=== Data provided ===

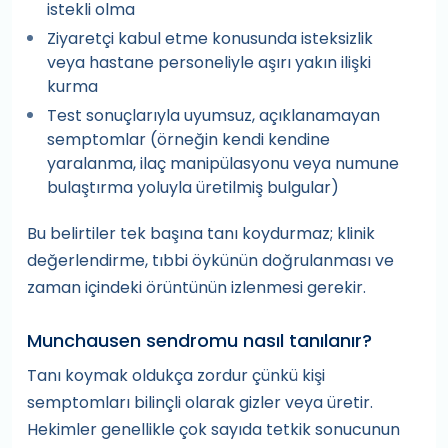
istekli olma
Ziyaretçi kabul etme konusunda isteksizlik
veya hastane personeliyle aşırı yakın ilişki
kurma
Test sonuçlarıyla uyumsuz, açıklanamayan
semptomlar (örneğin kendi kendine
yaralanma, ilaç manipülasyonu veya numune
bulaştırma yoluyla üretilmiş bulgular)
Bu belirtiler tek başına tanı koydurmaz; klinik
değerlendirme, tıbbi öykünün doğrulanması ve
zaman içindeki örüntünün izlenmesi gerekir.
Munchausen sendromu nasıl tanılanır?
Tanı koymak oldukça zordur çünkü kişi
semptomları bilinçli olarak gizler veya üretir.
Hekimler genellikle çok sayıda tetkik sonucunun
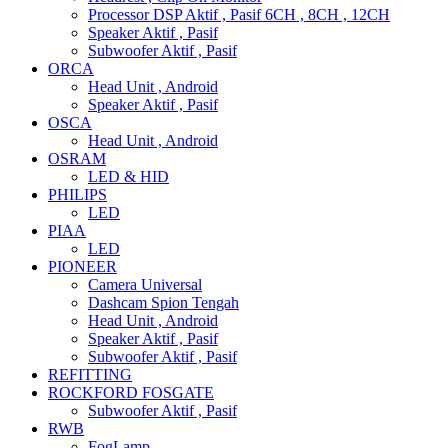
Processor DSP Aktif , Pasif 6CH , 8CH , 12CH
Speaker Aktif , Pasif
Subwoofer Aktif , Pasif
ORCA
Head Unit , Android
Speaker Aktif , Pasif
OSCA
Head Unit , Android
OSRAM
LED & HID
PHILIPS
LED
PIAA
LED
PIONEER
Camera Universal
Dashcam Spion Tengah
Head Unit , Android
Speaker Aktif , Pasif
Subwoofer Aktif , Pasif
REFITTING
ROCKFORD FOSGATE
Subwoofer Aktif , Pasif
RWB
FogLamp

===
=== Data provided ===

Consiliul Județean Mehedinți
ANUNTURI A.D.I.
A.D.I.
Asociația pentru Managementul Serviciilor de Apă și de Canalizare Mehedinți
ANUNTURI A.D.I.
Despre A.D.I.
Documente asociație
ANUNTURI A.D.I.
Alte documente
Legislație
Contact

===
=== Data provided ===

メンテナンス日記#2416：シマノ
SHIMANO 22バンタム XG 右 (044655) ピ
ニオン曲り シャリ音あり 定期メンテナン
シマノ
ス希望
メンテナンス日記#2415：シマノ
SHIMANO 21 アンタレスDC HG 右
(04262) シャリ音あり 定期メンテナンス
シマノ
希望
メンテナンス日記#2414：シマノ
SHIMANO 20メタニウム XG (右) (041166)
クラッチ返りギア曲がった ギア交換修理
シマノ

===

*Problem requirements:* The answer to this exercise is one number: how many lines of the records above contain the string "Mehedinți".

*Your solution:* 2